Here, Lamar's habeas claims, set forth supra, clearly do not fit within the limited categories of cases recognized as qualifying within the narrow confines of the saving clause. Therefore, the court lacks jurisdiction to consider his habeas claims.
III. CONCLUSION
A § 2255 motion is Lamar's exclusive vehicle for presenting the collateral challenges to his judgment and sentence asserted in his § 2241 petition. This case does not fit within the narrow confines of the saving clause of § 2255(e), as interpreted by the Eleventh Circuit in McCarthan. Therefore, Lamar's habeas petition should be dismissed for lack of jurisdiction.
Accordingly, it is respectfully RECOMMENDED:
1. Respondent's motion to dismiss for lack of jurisdiction (ECF No. 10) be GRANTED and the habeas petition (ECF No. 1) DISMISSED for lack of jurisdiction.
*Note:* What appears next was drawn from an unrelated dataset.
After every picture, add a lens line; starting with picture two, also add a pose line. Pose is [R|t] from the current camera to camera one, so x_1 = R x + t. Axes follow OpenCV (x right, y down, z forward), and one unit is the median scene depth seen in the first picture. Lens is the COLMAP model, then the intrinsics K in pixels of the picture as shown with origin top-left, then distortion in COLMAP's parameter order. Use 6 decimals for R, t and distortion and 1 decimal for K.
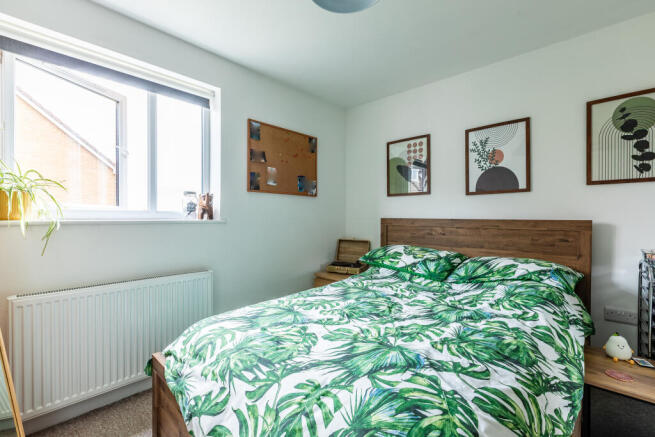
lens RADIAL K [[294.4, 0, 328.8], [0, 294.4, 213.5], [0, 0, 1]] dist [-0.000037, -0.000700]
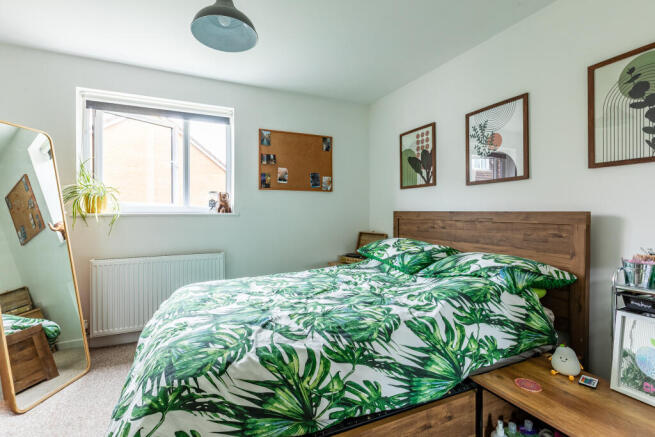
lens RADIAL K [[294.4, 0, 304.6], [0, 294.4, 207.1], [0, 0, 1]] dist [-0.000037, -0.000700]
pose [[0.925189, -0.011998, -0.379316, 0.424754], [0.010862, 0.999928, -0.005135, 0.005647], [0.379351, 0.000631, 0.925253, -0.050281]]
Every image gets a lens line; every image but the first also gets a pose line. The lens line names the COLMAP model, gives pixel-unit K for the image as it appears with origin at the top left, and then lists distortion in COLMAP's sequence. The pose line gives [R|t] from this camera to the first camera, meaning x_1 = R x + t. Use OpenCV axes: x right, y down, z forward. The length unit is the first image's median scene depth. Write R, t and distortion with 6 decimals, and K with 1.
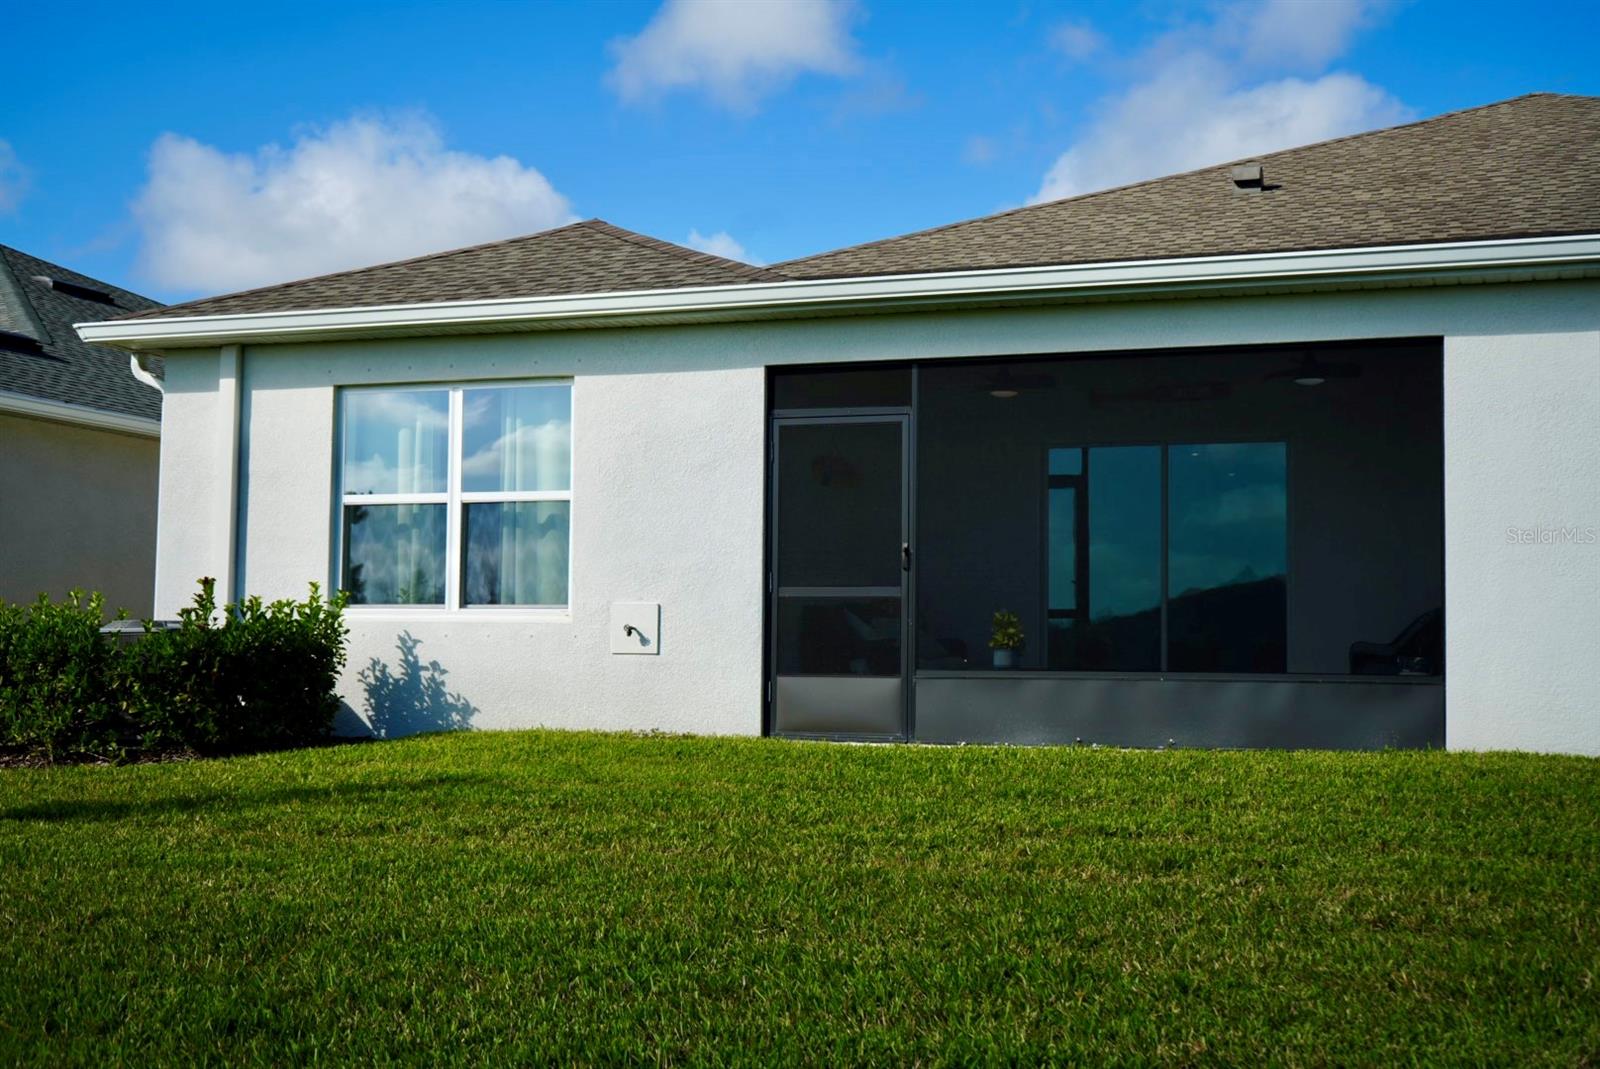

2. The clerk of court be directed to enter judgment accordingly and close the case.
NOTICE TO THE PARTIES
Objections to these proposed findings and recommendations must be filed within fourteen days of the date of the Report and Recommendation. Any different deadline that may appear on the electronic docket is for the court's internal use only and does not control. An objecting party must serve a copy of the objections on all other parties. A party who fails to object to the magistrate judge's findings or recommendations contained in a report and recommendation waives the right to challenge on appeal the district court's order based on unobjected-to factual and legal conclusions. See 11th Cir. Rule 3-1; 28 U.S.C. § 636.